§ **Your instructions**
For every line in the material, produce an exact copy.

§ **Data below**
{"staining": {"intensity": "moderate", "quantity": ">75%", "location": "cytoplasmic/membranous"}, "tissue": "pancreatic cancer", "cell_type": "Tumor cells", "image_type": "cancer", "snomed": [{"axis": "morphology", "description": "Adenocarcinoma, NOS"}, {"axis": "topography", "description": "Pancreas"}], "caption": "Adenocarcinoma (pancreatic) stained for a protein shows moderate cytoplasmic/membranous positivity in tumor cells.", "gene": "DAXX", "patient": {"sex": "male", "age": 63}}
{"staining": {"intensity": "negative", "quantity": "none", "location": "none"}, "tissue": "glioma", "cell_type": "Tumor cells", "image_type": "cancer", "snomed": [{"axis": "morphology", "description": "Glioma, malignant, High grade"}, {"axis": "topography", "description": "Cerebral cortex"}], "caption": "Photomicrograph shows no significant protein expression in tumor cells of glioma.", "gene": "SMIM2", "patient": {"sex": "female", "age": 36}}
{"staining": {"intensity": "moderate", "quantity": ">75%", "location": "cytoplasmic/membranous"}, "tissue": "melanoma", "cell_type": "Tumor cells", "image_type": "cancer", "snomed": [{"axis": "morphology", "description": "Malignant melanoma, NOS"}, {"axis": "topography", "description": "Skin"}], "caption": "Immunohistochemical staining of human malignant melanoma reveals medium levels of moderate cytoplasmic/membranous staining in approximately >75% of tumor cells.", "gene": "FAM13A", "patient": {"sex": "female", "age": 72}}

§ **Solution to the exercise**
{"staining": {"intensity": "moderate", "quantity": ">75%", "location": "cytoplasmic/membranous"}, "tissue": "pancreatic cancer", "cell_type": "Tumor cells", "image_type": "cancer", "snomed": [{"axis": "morphology", "description": "Adenocarcinoma, NOS"}, {"axis": "topography", "description": "Pancreas"}], "caption": "Adenocarcinoma (pancreatic) stained for a protein shows moderate cytoplasmic/membranous positivity in tumor cells.", "gene": "DAXX", "patient": {"sex": "male", "age": 63}}
{"staining": {"intensity": "negative", "quantity": "none", "location": "none"}, "tissue": "glioma", "cell_type": "Tumor cells", "image_type": "cancer", "snomed": [{"axis": "morphology", "description": "Glioma, malignant, High grade"}, {"axis": "topography", "description": "Cerebral cortex"}], "caption": "Photomicrograph shows no significant protein expression in tumor cells of glioma.", "gene": "SMIM2", "patient": {"sex": "female", "age": 36}}
{"staining": {"intensity": "moderate", "quantity": ">75%", "location": "cytoplasmic/membranous"}, "tissue": "melanoma", "cell_type": "Tumor cells", "image_type": "cancer", "snomed": [{"axis": "morphology", "description": "Malignant melanoma, NOS"}, {"axis": "topography", "description": "Skin"}], "caption": "Immunohistochemical staining of human malignant melanoma reveals medium levels of moderate cytoplasmic/membranous staining in approximately >75% of tumor cells.", "gene": "FAM13A", "patient": {"sex": "female", "age": 72}}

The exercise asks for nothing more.